Repeat the lines below exactly as written, please, from the line with "9: (452, 414, 15.05)" to the line with "57: (992, 129, 0.93)", both lines included, and no others.
INFORMATION Block Start
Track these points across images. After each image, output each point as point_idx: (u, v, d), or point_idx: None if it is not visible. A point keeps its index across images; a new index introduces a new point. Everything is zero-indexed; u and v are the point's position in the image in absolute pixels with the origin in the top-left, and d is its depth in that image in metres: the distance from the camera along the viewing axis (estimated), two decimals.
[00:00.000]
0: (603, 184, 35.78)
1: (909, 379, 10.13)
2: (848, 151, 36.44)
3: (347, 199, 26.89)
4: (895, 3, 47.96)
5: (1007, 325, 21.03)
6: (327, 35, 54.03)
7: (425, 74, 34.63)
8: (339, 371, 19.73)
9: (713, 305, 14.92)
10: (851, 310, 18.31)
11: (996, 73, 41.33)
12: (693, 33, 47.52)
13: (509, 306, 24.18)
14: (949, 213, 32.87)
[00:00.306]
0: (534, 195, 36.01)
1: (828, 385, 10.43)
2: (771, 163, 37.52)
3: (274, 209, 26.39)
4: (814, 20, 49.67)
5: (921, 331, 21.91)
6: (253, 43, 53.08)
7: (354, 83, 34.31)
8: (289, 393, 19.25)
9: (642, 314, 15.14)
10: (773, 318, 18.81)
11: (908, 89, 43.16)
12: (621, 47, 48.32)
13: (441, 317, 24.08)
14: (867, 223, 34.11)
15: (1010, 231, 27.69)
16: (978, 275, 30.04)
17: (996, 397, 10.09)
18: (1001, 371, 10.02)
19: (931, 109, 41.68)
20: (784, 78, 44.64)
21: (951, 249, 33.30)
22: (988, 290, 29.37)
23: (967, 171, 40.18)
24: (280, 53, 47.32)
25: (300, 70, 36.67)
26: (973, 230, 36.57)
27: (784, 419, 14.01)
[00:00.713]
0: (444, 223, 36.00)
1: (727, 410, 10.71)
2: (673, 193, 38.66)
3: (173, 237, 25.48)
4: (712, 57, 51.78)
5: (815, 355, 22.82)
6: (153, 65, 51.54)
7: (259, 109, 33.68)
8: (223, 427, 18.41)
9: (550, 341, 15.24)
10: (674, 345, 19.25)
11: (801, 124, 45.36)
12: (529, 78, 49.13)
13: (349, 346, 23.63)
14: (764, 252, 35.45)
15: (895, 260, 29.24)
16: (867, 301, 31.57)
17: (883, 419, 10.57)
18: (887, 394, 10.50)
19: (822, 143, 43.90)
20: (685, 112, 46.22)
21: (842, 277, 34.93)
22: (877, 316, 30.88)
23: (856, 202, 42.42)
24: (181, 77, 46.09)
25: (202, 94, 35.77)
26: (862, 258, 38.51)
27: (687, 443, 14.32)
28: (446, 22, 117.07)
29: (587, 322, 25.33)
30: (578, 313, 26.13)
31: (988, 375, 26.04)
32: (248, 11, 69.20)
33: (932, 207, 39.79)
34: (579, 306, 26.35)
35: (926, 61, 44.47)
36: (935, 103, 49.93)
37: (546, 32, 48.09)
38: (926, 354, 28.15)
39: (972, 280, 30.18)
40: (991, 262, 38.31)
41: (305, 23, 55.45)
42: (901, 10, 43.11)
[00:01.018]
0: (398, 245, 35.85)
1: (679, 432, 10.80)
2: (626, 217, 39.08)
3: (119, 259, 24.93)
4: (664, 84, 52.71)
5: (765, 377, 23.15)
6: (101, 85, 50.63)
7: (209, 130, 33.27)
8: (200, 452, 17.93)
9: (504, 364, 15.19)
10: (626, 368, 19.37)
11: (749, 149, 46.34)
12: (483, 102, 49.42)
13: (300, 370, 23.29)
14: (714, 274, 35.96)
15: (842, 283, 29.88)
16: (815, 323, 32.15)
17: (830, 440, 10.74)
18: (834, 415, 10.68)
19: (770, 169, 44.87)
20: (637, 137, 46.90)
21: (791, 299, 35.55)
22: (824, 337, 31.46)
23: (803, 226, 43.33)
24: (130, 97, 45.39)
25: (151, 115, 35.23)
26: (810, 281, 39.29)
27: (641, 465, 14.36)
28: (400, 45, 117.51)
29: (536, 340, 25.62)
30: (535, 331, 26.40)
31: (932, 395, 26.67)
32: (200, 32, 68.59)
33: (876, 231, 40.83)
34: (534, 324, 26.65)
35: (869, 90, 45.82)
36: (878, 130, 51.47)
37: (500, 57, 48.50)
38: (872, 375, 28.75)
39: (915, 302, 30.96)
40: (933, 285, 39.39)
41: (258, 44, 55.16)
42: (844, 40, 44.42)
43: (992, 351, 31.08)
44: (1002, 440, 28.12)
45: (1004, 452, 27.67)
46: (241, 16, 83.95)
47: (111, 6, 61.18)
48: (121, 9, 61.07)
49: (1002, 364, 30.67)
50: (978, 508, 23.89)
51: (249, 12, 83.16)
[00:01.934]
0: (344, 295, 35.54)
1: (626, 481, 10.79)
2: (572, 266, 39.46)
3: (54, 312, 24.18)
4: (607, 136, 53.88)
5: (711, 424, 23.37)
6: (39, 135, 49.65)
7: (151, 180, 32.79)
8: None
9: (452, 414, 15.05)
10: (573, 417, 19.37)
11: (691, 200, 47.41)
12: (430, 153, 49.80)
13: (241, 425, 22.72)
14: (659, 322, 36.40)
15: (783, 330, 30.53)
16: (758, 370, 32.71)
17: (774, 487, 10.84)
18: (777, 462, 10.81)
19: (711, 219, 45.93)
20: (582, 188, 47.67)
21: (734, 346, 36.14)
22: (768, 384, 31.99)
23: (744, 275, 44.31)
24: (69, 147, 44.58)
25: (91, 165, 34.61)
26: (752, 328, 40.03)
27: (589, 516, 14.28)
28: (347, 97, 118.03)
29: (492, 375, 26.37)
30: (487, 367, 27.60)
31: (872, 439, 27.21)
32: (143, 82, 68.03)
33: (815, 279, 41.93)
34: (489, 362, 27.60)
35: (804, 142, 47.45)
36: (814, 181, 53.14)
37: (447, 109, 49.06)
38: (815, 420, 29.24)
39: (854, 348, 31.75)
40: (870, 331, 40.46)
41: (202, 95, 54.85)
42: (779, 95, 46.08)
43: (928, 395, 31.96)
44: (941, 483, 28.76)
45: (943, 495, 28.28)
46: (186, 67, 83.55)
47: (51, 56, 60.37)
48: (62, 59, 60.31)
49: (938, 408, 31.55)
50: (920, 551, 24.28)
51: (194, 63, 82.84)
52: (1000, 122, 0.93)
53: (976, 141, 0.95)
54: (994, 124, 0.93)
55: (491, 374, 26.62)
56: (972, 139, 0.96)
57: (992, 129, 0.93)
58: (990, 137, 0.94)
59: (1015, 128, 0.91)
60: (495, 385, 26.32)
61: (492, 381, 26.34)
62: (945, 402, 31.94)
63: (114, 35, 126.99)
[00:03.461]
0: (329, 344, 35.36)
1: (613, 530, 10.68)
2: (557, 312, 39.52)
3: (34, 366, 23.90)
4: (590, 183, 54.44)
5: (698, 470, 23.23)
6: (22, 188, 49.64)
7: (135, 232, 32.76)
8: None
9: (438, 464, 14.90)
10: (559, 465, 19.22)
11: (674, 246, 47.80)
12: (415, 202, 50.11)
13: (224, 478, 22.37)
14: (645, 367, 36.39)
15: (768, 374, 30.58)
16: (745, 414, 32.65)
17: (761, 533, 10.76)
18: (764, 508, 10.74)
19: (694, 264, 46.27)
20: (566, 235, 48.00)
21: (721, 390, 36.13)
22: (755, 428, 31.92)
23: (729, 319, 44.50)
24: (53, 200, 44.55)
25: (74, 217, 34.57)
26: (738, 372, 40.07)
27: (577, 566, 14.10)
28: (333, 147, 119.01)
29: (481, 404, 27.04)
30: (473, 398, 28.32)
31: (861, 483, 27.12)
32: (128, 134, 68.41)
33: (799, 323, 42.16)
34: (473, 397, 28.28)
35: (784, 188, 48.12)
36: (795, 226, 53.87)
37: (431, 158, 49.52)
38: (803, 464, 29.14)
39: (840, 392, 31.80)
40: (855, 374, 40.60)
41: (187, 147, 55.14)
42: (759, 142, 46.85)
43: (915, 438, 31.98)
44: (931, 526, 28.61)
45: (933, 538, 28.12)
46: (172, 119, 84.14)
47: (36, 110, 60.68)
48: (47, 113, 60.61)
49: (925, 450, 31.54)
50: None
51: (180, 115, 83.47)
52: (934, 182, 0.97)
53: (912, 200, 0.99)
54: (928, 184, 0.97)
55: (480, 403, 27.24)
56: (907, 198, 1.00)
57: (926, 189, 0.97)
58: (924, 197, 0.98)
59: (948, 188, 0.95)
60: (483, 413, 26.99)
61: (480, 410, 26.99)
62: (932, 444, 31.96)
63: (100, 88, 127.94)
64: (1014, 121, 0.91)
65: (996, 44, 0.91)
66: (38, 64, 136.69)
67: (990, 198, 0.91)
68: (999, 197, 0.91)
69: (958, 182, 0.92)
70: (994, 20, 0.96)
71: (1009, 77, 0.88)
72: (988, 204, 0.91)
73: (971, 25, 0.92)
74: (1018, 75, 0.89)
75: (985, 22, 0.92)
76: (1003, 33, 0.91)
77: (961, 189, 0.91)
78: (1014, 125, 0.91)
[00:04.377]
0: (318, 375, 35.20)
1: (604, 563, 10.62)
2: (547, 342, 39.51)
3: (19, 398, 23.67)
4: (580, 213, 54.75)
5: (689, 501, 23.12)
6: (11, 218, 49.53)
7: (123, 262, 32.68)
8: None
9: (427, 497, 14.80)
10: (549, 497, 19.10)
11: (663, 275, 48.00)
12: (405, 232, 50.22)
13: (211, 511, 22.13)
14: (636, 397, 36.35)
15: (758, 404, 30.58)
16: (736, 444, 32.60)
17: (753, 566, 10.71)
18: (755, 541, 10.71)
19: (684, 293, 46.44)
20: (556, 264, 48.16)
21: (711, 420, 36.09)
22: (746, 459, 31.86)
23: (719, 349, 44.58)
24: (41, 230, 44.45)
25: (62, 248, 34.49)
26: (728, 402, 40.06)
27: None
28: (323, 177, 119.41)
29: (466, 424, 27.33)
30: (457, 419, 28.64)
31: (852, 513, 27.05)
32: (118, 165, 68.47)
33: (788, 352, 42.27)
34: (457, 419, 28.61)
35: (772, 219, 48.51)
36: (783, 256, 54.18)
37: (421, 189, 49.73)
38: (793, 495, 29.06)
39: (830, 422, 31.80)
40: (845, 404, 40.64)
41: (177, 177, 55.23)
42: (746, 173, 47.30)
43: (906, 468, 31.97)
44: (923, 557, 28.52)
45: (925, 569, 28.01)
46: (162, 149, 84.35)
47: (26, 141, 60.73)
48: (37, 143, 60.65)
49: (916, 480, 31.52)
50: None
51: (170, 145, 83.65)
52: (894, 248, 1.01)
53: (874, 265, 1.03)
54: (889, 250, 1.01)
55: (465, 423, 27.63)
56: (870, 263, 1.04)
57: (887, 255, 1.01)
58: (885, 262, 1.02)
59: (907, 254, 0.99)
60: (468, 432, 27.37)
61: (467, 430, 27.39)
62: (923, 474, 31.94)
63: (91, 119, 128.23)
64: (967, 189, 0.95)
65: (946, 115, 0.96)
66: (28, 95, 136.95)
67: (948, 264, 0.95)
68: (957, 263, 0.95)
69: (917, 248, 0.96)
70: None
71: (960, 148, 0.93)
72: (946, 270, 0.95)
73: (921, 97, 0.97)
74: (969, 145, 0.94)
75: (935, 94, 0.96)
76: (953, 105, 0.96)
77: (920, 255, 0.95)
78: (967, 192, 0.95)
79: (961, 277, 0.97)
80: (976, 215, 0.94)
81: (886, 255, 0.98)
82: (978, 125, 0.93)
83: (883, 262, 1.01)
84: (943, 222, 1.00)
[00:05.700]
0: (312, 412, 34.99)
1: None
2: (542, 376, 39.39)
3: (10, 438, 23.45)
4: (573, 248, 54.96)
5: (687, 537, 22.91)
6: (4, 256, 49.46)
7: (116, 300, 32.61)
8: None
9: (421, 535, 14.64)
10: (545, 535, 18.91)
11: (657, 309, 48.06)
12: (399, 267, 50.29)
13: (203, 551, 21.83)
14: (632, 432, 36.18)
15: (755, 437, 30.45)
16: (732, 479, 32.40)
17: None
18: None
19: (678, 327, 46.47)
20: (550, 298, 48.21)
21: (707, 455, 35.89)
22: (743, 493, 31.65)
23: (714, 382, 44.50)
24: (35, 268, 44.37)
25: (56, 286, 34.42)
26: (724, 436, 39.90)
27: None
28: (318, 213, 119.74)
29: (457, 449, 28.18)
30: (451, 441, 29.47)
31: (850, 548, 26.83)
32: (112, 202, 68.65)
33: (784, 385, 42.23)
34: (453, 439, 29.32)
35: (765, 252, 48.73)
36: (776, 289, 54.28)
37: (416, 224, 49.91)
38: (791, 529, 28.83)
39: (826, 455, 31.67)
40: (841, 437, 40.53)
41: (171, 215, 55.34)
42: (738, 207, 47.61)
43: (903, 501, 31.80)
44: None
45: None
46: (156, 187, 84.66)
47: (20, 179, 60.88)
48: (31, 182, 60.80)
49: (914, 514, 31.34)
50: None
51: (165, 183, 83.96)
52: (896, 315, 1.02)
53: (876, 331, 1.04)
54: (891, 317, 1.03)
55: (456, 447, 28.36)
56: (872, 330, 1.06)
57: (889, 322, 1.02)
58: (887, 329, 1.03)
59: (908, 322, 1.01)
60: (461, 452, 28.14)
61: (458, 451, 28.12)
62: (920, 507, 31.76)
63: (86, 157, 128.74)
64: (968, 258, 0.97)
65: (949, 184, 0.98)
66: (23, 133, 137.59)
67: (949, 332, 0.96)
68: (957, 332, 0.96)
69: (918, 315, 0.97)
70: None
INFORMATION Block End
- **REPLY TO THE EXERCISE**
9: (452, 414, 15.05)
10: (573, 417, 19.37)
11: (691, 200, 47.41)
12: (430, 153, 49.80)
13: (241, 425, 22.72)
14: (659, 322, 36.40)
15: (783, 330, 30.53)
16: (758, 370, 32.71)
17: (774, 487, 10.84)
18: (777, 462, 10.81)
19: (711, 219, 45.93)
20: (582, 188, 47.67)
21: (734, 346, 36.14)
22: (768, 384, 31.99)
23: (744, 275, 44.31)
24: (69, 147, 44.58)
25: (91, 165, 34.61)
26: (752, 328, 40.03)
27: (589, 516, 14.28)
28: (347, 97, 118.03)
29: (492, 375, 26.37)
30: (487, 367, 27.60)
31: (872, 439, 27.21)
32: (143, 82, 68.03)
33: (815, 279, 41.93)
34: (489, 362, 27.60)
35: (804, 142, 47.45)
36: (814, 181, 53.14)
37: (447, 109, 49.06)
38: (815, 420, 29.24)
39: (854, 348, 31.75)
40: (870, 331, 40.46)
41: (202, 95, 54.85)
42: (779, 95, 46.08)
43: (928, 395, 31.96)
44: (941, 483, 28.76)
45: (943, 495, 28.28)
46: (186, 67, 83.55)
47: (51, 56, 60.37)
48: (62, 59, 60.31)
49: (938, 408, 31.55)
50: (920, 551, 24.28)
51: (194, 63, 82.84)
52: (1000, 122, 0.93)
53: (976, 141, 0.95)
54: (994, 124, 0.93)
55: (491, 374, 26.62)
56: (972, 139, 0.96)
57: (992, 129, 0.93)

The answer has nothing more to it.